A function to merge a list of HDF files (e.g., from rsgislib.zonalstats.extract_ref_chip_zone_image_band_values_to_hdf) with the same number of variables (i.e., image bands) and chip size into a single file. For example, if class training regions have been sourced from multiple images.

Parameters
  • h5_files – a list of input files.

  • out_h5_file – the output file.

  • datatype – is the data type used for the output HDF5 file (e.g., rsgislib.TYPE_32FLOAT). If None (default) then the output data type will be float32.

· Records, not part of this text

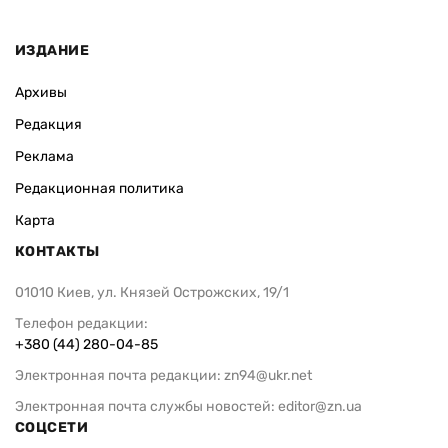
ИЗДАНИЕ
Архивы
Редакция
Реклама
Редакционная политика
Карта
КОНТАКТЫ
01010 Киев, ул. Князей Острожских, 19/1
Телефон редакции:
+380 (44) 280-04-85
Электронная почта редакции:
zn94@ukr.net
Электронная почта службы новостей:
editor@zn.ua
СОЦСЕТИ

inTrainSamples = ['MSS_CloudTrain1.h5', 'MSS_CloudTrain2.h5',
                  'MSS_CloudTrain3.h5']
cloudTrainSamples = 'LandsatMSS_CloudTrainingSamples.h5'
rsgislib.zonalstats.merge_extracted_hdf5_chip_ref_data(inTrainSamples,
                                                       cloudTrainSamples)

HDF Utilities

rsgislib.zonalstats.msk_h5_smpls_to_finite_values(input_h5, output_h5, datatype=None, lower_limit=None, upper_limit=None)

A function to remove values from a HDF5 sample file which are not finite. Upper and lower values can also be specified.

Parameters
  • input_h5 – Input HDF5 file.

  • output_h5 – Output HDF5 file.

  • datatype – is the data type used for the output HDF5 file (e.g., rsgislib.TYPE_32FLOAT). If None (default) then the output data type will be float32.

  • lower_limit – Optional lower value threshold (if None then not used).

  • upper_limit – Optional upper value threshold (if None then not used).

rsgislib.zonalstats.get_hdf5_data(h5_files: List[str]) numpy.array
A function to get the data from a list of HDF files

(e.g., from rsgislib.zonalstats.extract_zone_img_band_values_to_hdf)

Parameters

h5_files – a list of input files.

Returns

numpy array with the data or None is there is no data to return.

rsgislib.zonalstats.get_var_from_hdf5_data(h5_files: List[str], var_idx: int = 0) numpy.array
A function to get the data for a specific variable from a list of HDF files

(e.g., from rsgislib.zonalstats.extract_zone_img_band_values_to_hdf)

Parameters
  • h5_files – a list of input files.

  • var_idx – the index for the variable of interest. Note array indexing starts at 0. So if you want image band 2 then that will be index 1 etc.

Returns

numpy array with the data or None is there is no data to return.